Data Analytics Startup Topsy Aims for the Local
With Twitter users sending more than 400 million tweets per day, there’s no dearth of data flowing through the social pipes. That’s rich, potentially lucrative information from people all over the world.
That’s also a huge problem to any organization who wants to make sense of it — be it a brand, a government institution, or a hedge fund in Manhattan. For one, it’s a lot of data to sort through. And second, it’s not immediately clear just how to best use that data.
Enter outfits like Topsy, one of the companies chosen as a “Certified Product Partner” to Twitter and therefore given direct access to the “firehose,” the full stream of every tweet ever sent. Topsy, along with other similar services, offers a set of professional analytics tools for sale, so that customers can find key data points like influential Twitter accounts, relevant content for specific time periods, even sentiment analysis around tweeted terms.

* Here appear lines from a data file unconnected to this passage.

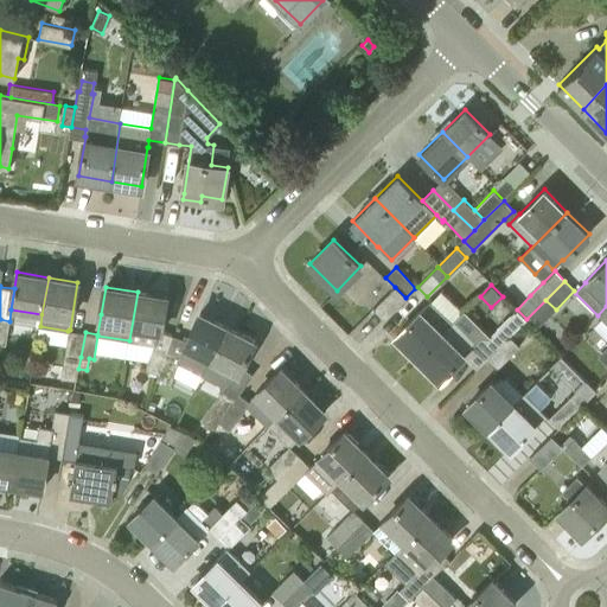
[(383,319),(406,298),(395,287),(372,308),(383,319)]
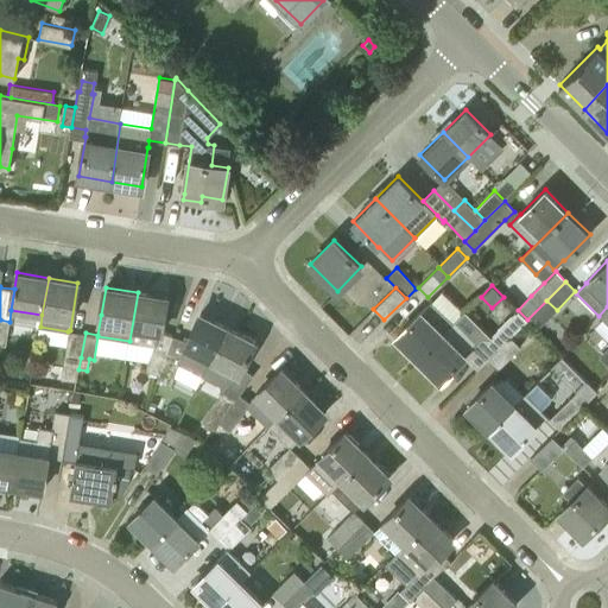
[(159,375),(169,352),(175,335),(162,331),(168,297),(138,292),(130,341),(154,346),(146,369),(159,375)]
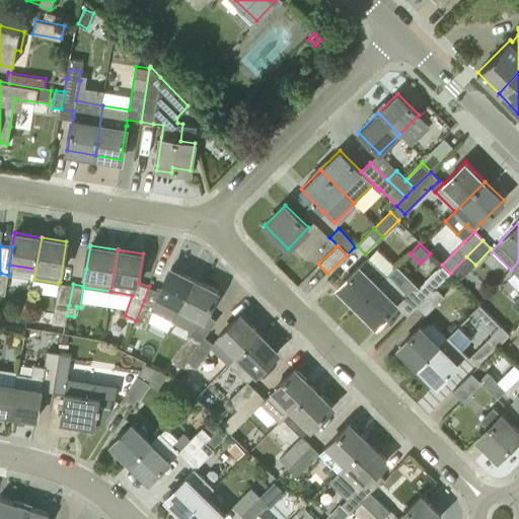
[(358,306),(387,275),(368,256),(338,287),(358,306)]
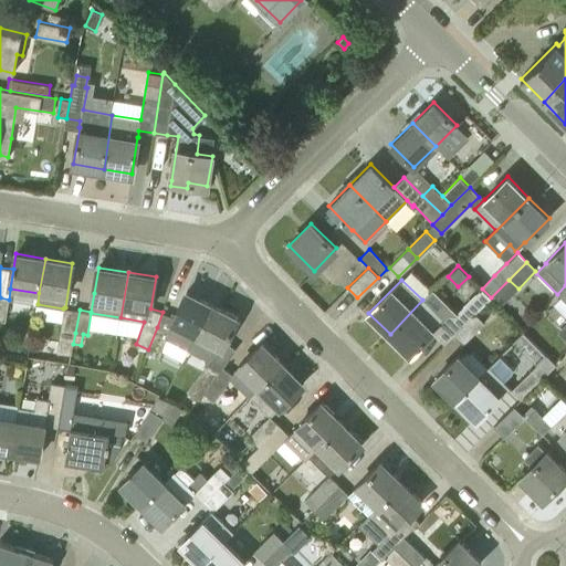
[(519,289),(509,280),(491,297),(500,306),(519,289)]
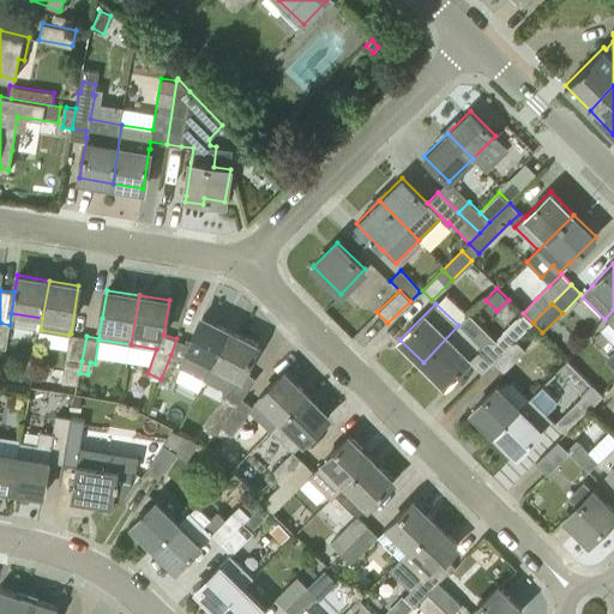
[(516,341),(533,323),(523,313),(505,331),(504,330),(485,350),(481,345),(481,344),(459,324),(458,325),(423,362),(444,384),(469,359),(482,372),(493,361),(494,362),(516,341)]
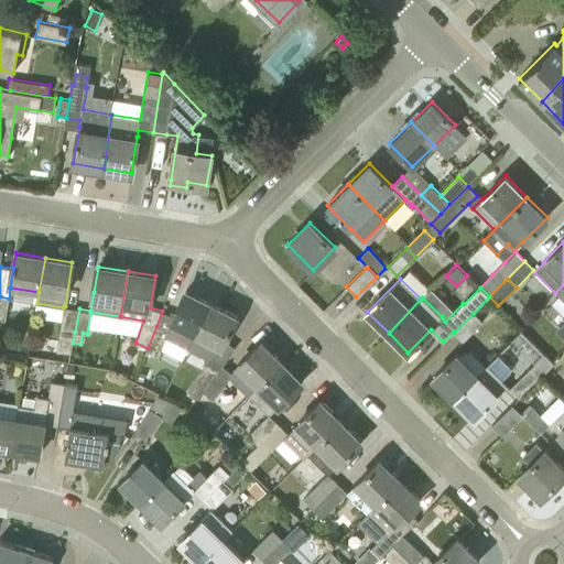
[(196,336),(213,304),(186,291),(170,322),(171,323),(166,337),(187,348),(190,345),(196,336)]
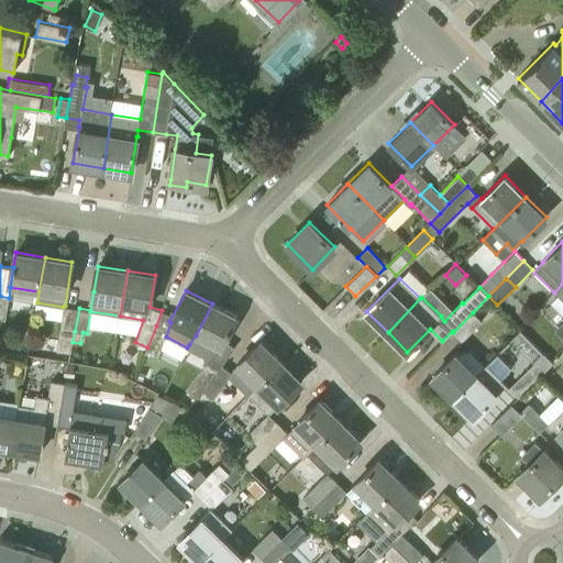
[(212,304),(196,335),(220,348),(235,317),(212,304)]
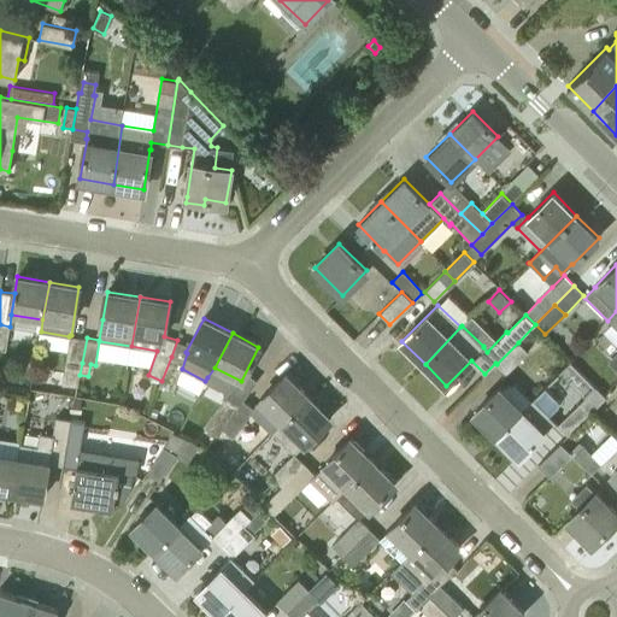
[(82,363),(87,338),(71,335),(70,335),(69,336),(65,360),(82,363)]
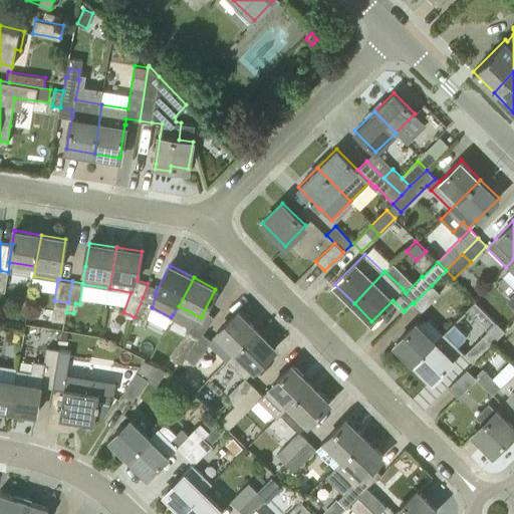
[(432,285),(414,303),(422,311),(440,293),(432,285)]
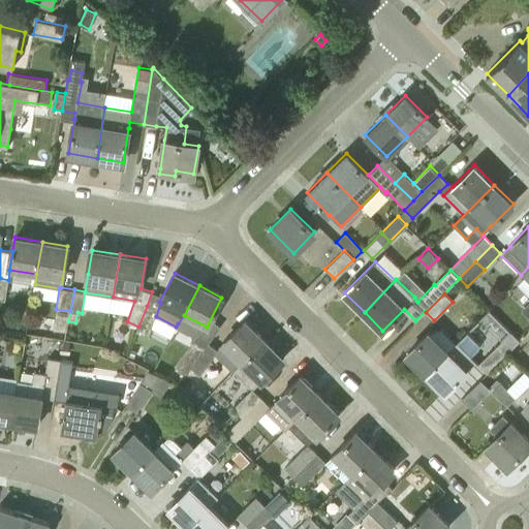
[(147,306),(138,327),(135,333),(148,337),(158,310),(147,306)]
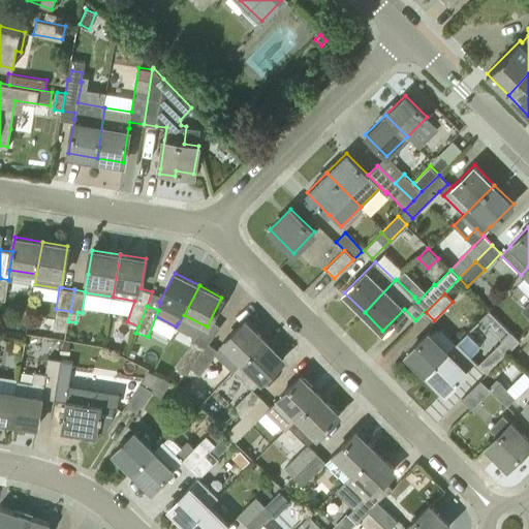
[(68,321),(70,311),(56,309),(53,329),(66,331),(68,321)]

The latest offering: Topsy is beefing up its geolocation efforts to help surface exactly where tweets are originating from in the world, based on factors like regular references to physical landmarks or events specific to a particular country, state or city.
So, to a brand aiming to find better, faster ways to reach audiences in the moments they need to be reached the most, that location data could prove valuable.
Say there’s a bunch of tweeting in Dover, Del., about donuts, for whatever reason. A brand like Dunkin Donuts can find that center of activity and figure out what’s causing that flurry of donut-related activity. From there, the company could buy a promoted tweet advertisement from Twitter, and target the ad specifically to users tweeting in that area.
“Instead of just being there when the lights go out at the Super Bowl, we’re trying to offer real-time engagement at a local level at any time,” said Jamie de Guerre, SVP of Product and Marketing, in an interview.
While helpful, the updated geo-inference model isn’t bulletproof. Since the tech relies upon repeat references to locations and landmarks, it’s susceptible to error (after all, I don’t have to live in London to make reference to Trafalgar Square). And as of right now, the best measurement is at the country level; Topsy can ID the country of origin in about 95 percent of tweets, but that number drops to 50, 30 and 25 percent when moving to the state, county and city levels, respectively.
But Topsy is betting that this location data will be far more useful to customers who don’t otherwise have the ability to zero in on tweet origins, perhaps giving brands a localized edge in appealing to new customers.
It’s worth noting that Topsy isn’t alone in the space. A number of companies in Twitter’s Certified Products Program offer analytics products, and Topsy competes with data resellers like Datasift and Gnip to provide that access to the Twitter firehose. But Topsy is positioning itself as an analytics dashboard provider paired with full data-reseller privileges, unique in its focus and the level of access it has to Twitter data. That could sway potential customers.
The updated tool is available to Topsy Pro customers beginning Monday.